Wie die Affen auf dem Schleifstein: In Lopburi sind drei Primaten-Gangs für viele Einwohner ein Problem geworden.
Bild: www.imago-images.de / Chaiwat Subprasom

Thailändische Touristen-Stadt kämpft mit Affenplage

15.10.2020, 14:10

Die kleine thailändische Stadt Lopburi hat ein Problem. Tausende Affen terrorisieren die Bewohner der bei Touristen beliebten Stadt. Sie dringen in Häuser und Geschäfte ein, um Waren zu stehlen, zerstören alles, von Autoscheibenwischern bis hin zu Hausscheiben, und hinterlassen Müllspuren.

Dahinter steckt zum einen ein starker Anstieg der Population der Affen. Etwa 4500 von ihnen leben in und um Lopburi. Die Coronavirus-Pandemie hat das schon länger bestehende Problem zusätzlich verschärft: Da Thailand derzeit für internationale Touristen gesperrt ist, müssen sich die Affen – früher an die täglichen Fütterungen gewöhnt – nun mit dem begnügen, was die Einwohner und einheimische Wochenendtouristen ihnen zu essen geben.

Dies hat zu mehr Konfrontationen als üblich geführt, darunter im März sogar zu einem "Bandenkrieg", von dem viele Videos im Netz die Runde machten. Es gebe drei Gangs bei den Affen, erklärt Manus Wimuktipan, Sekretär der Lopburi-Affenstiftung gegenüber CNN. "Neben diesen drei Hauptbanden gibt es mehrere kleine Gruppen, die über die Stadt verstreut sind. Jede Gruppe schützt ihr Territorium mit aller Härte." Zum Leidwesen der Bewohner.

Affen sind auf den Geschmack gekommen

Ein weiterer Teil des Problems scheint auch zu sein, dass die Affen offenbar ihre Ernährungsgewohnheiten geändert haben. "Sie haben begonnen, an Mülltonnen in Geschäften und Kaufhäusern zu warten, wo die Menschen all diese schmackhaften Lebensmittel und Snacks wegwerfen", sagt Wimuktipan weiter.
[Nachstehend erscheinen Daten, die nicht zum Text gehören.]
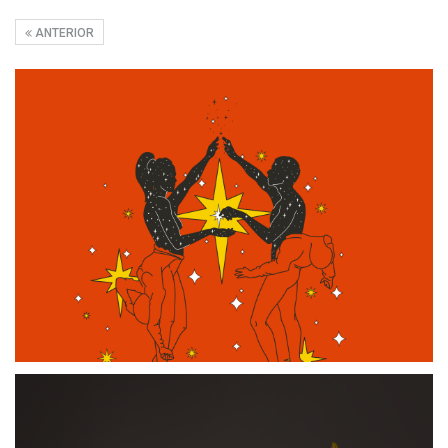
ANTERIOR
"Sie sind süchtig nach menschlicher Nahrung geworden."
Manus Wimuktipan

Die zuckerhaltigen Nahrungsmittel führten außerdem dazu, dass sich die Affen schneller vermehrten. Aufgrund der begrenzten Menge an Nahrung, die sie in der Natur fänden, könnten sie eigentlich nur einmal im Jahr gebären. "Aber Stadtaffen konsumieren ständig Nahrung, und deshalb können sie zweimal im Jahr Junge bekommen", verrät Narongporn Doodduem, Regionaldirektor der thailändischen Behörde für Nationalparks und Wildtiere, gegenüber CNN.
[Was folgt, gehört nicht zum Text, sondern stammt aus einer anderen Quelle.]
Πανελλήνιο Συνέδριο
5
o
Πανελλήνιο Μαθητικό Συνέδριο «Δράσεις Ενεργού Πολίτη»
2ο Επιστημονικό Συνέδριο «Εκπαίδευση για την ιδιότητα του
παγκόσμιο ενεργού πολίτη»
Nicht alle fühlen sich von den Affen gestört

Um dem entgegenzusteuern, hat die Region kürzlich eine große Sterilisierungsaktion gestartet, um das Bevölkerungswachstum der Affen einzudämmen. Aber nicht allen in Lopburi fällt es schwer, mit den Affen auszukommen. Die Mitarbeiter eines Autozubehörladens gegenüber dem "Affentempel" erklärten CNN, sie hätten gelernt, sich anzupassen, und sie begrüßten die Anwesenheit der Affen sogar: "Wir haben ihnen ihren Lebensraum weggenommen, deshalb besteht das Problem weiter", erklärt einer.